*This is a more specific, better-formed question of something I already asked. I deleted the other one.
So I'm trying to collect kernel timing data from a CUDA library...
The library has benchmarks for different types for each of its algorithms and they work like this:
There is a 2d array which has pairs of array sizes & test iterations. Example:
const int Tests[][2] = {
{ 10000, 10000 },
{ 50000, 5000 },
{ 100000, 5000 },
{ 200000, 2000 }
// ...
};
Then in main there will be a loop
// get context ptr
for(int test = 0; test < numTests; ++test)
BenchmarkMyAlg(Tests[test][0], Tests[test][1], *context);
BenchmarkMyAlg sets up the data and everything, then runs the kernel in a loop (Tests[test][1] times)

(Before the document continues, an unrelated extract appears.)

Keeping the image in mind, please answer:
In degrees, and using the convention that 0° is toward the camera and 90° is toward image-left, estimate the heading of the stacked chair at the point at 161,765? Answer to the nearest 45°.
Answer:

What I want to do is to get the "CUDA Launch Summary" data, specifically "average duration for executing the device function in microseconds," for each test parameter pair. I.e. for each iteration of that loop in main.
As it is now, I am only able to get the average timing for entire main loop. To put it another way, I can only get 1 row of NSight data after the application executes and I want numTests rows of data.
If a 2nd, different algorithm is tested in main, NSight will make another row of data. e.g...
for(int test = 0; test < numTests; ++test)
BenchmarkMyAlg(Tests[test][0], Tests[test][1], *context);
for(int test = 0; test < numTests; ++test)
BenchmarkMyOtherAlg(Tests[test][0], Tests[test][1], *context);
But again, that new row of data refers to the whole loop, giving me 2 rows of data when I want 2 * numTests rows of data.
I've tried digging through settings in NSight and I've also tinkered with nvprof some, but I haven't made any progress.
I'm thinking there is a way I could re-code the file so that NSight would recognize each test iteration as a new/different kernel like it does when actually switching to a different kernel (like in my 2nd example). Perhaps initializing numTests separate references to the BenchmarkMyAlg function and then running through those? I'll go try that for now and comment back if I get anywhere.